Thursday, June 2, 2011

Taking students to conferences

This summer is the first time my students will be giving talks at conferences. Last year, they gave several poster presentations, and they give talks a few times a year in multi-professor group meetings for practice. As a student, I didn't have a lot of opportunities to attend conferences, so I feel strongly about giving the opportunity to my own students. I have discovered that the process is seriously stressful and not just on the students!

It is really hard to watch my students talk sometimes--I am sitting there thinking "don't say THAT!" and "remember to say this". I think I am more nervous for them sometimes than they are. It feels like watching my kids running off to do stuff independently! And just like kids, I have to let them go or they will never grow into independent scientists.

It is also hard to let my students (who of course, deserve this opportunity for their hard work) go and be the first to talk about the exciting new results from our lab. As a new PI coming from outside academia, the invited talks don't fall from the sky like rain, so we are all doing contributed talks. This year, we have some awesome results that are about to be submitted. I am just a little bummed that I won't get to talk about them this summer.
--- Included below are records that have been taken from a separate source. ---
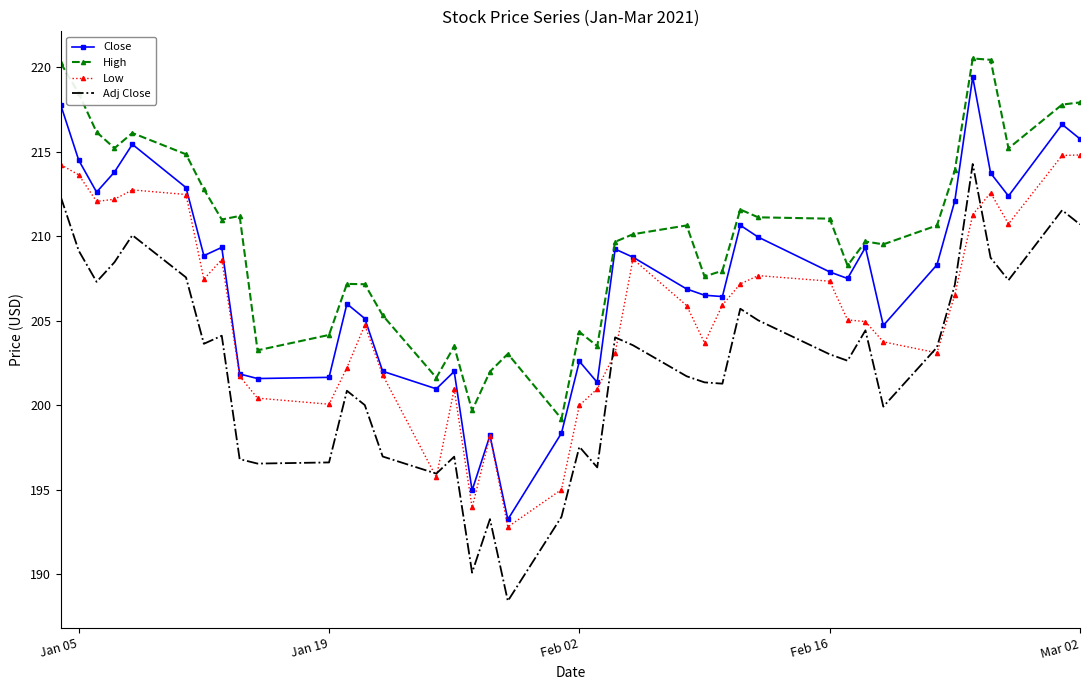

Rank the series by their average value, from lowest to highest.

Adj Close, Low, Close, High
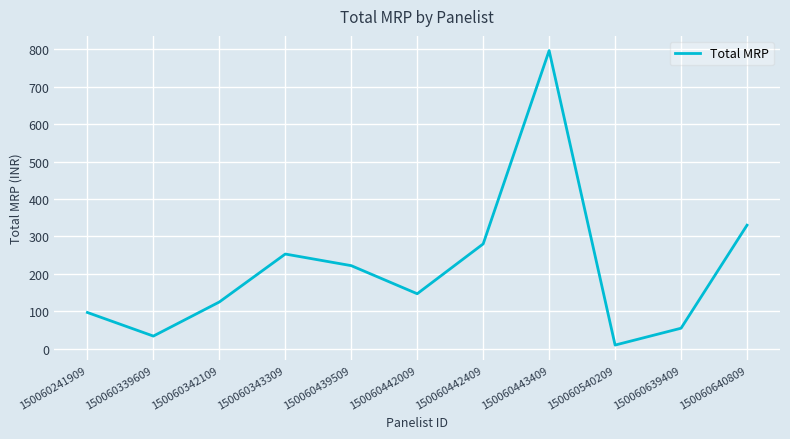

At which category does the data reach its first local peak?

150060343309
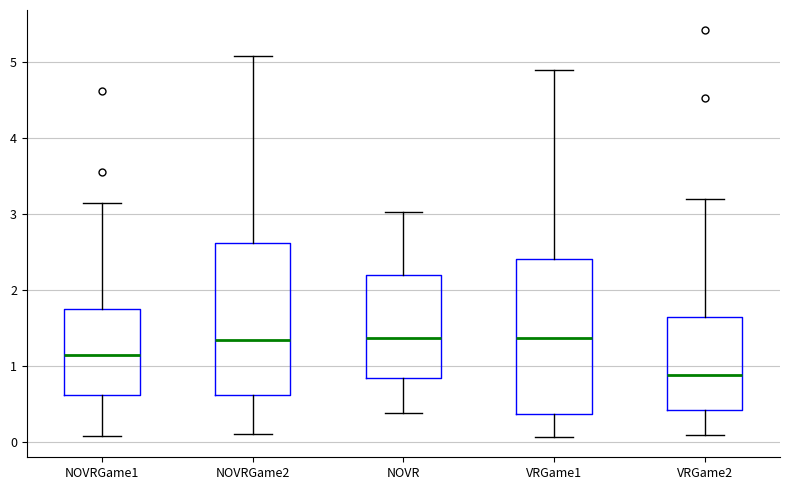

Where does the upper whisker of the box for VRGame2 end on the y-axis? The values are not printed on the chart, so give them approximately, as read against the axis.

3.2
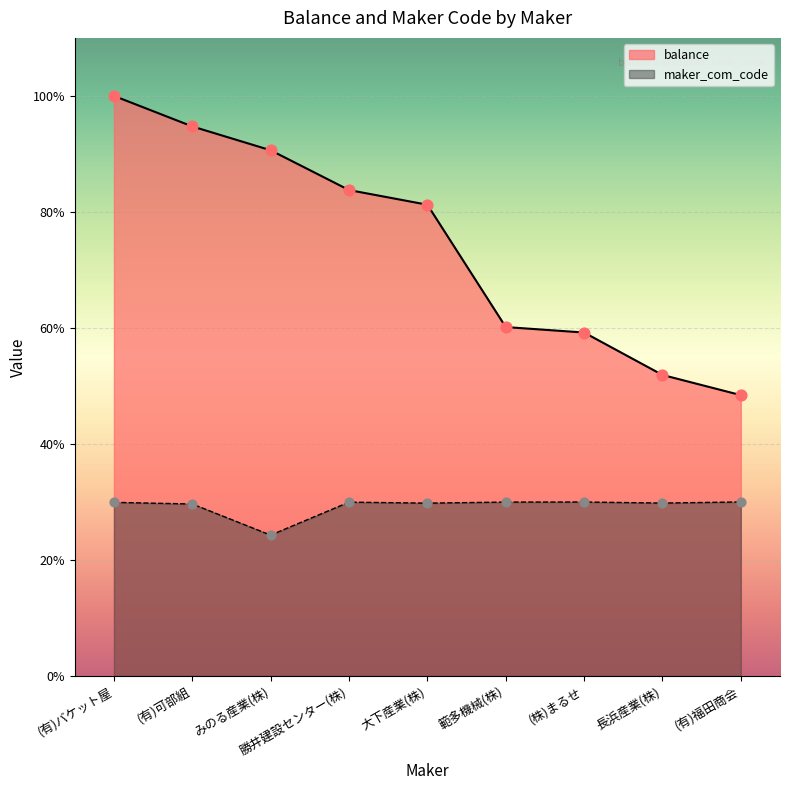

Which series reaches the maximum Y coordinate?

balance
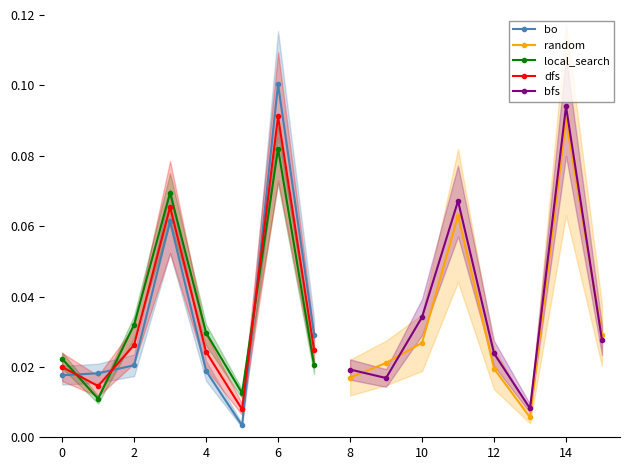

True or false: random has more than 1 interior local peaks.

True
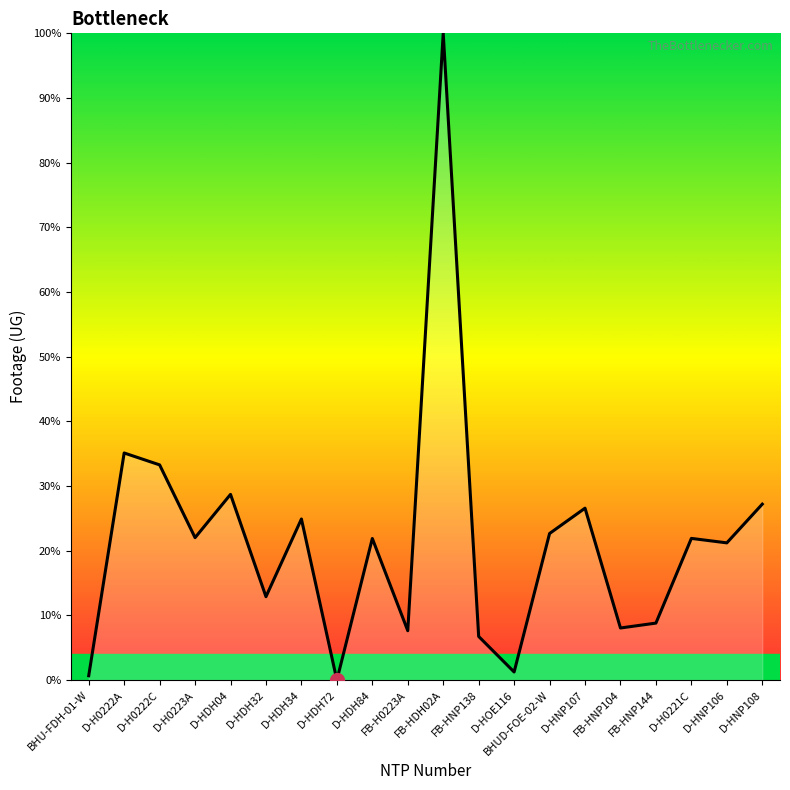

What position from the left is FB-HNP144?

17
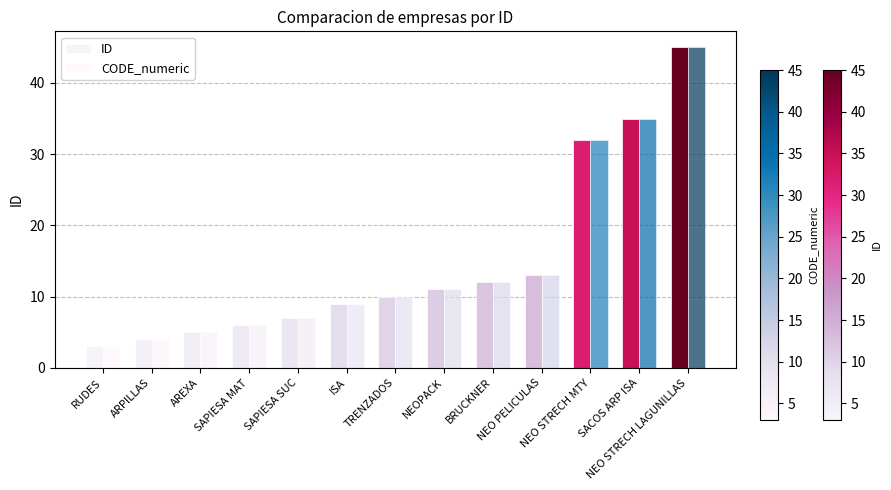

Reading left to right, transcribe all the data shown in this chart.

ID: RUDES=3	ARPILLAS=4	AREXA=5	SAPIESA MAT=6	SAPIESA SUC=7	ISA=9	TRENZADOS=10	NEOPACK=11	BRUCKNER=12	NEO PELICULAS=13	NEO STRECH MTY=32	SACOS ARP ISA=35	NEO STRECH LAGUNILLAS=45
CODE_numeric: RUDES=3	ARPILLAS=4	AREXA=5	SAPIESA MAT=6	SAPIESA SUC=7	ISA=9	TRENZADOS=10	NEOPACK=11	BRUCKNER=12	NEO PELICULAS=13	NEO STRECH MTY=32	SACOS ARP ISA=35	NEO STRECH LAGUNILLAS=45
Both because I find it exciting to be the first to present new results, and also because I feel (given that I have many, many more years of experience giving conference talks) that I would likely do a better job presenting the new data. This is just one more thing I am giving up in the transition from bench scientist to PI.

That's not to say that my students aren't doing a good job--they are! I was so proud to see the practice talks this week, since they have grown and matured so much since joining my group. The data is exciting, the slides look great and the presentation is clear. I just never appreciated before how hard it can be to watch.


GMP said...

Actually, you should be giving all the invited talks at this stage in your career (students can give contributed talks). I cannot stress how much exposure is important for tenure, and how important it is to have invited talk bullets on your CV. This is a major difference between a junior and a senior PI -- you need to work on exposure and hit all the right places yourself, maximizing the chances that your work will be heard and properly presented; a senior PI does not have to do this. I know you want to do right by your students, and I am sure you are doing a great job, just don't lose sight of your own current career goals. Your prominence and establishment are ultimately an asset to your students' careers too.

prodigal academic said...

Thanks for the comment, GMP. This is a hard balance, since we don't have so many new results that I can take all the good stuff and still leave my students with stuff to present.
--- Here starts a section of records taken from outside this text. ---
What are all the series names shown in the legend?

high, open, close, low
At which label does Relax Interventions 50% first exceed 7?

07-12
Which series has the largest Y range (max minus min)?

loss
I am doing all invited talks, but I also have to do contributed talks as well to get out there (since invited talks are not so common for me). This year, I picked up the stuff that has been published recently from a collaborative project for myself, and let my students present their own stuff. I edited the post to fix the confusing part.

Anonymous said...

I am exactly at this stage too. It's fun, but didn't expect just how nerve-wrecking!

Massimo said...

Just make sure you resist the temptation of chiming in when they get to field questions from the audience and you cannot stand the way they are answering ;-) (As in "well, actually the real reason we did that is...")

prodigal academic said...

Heh. Thanks for the reminder, Massimo--I'll sit on my hands and keep my mouth shut even if it kills me!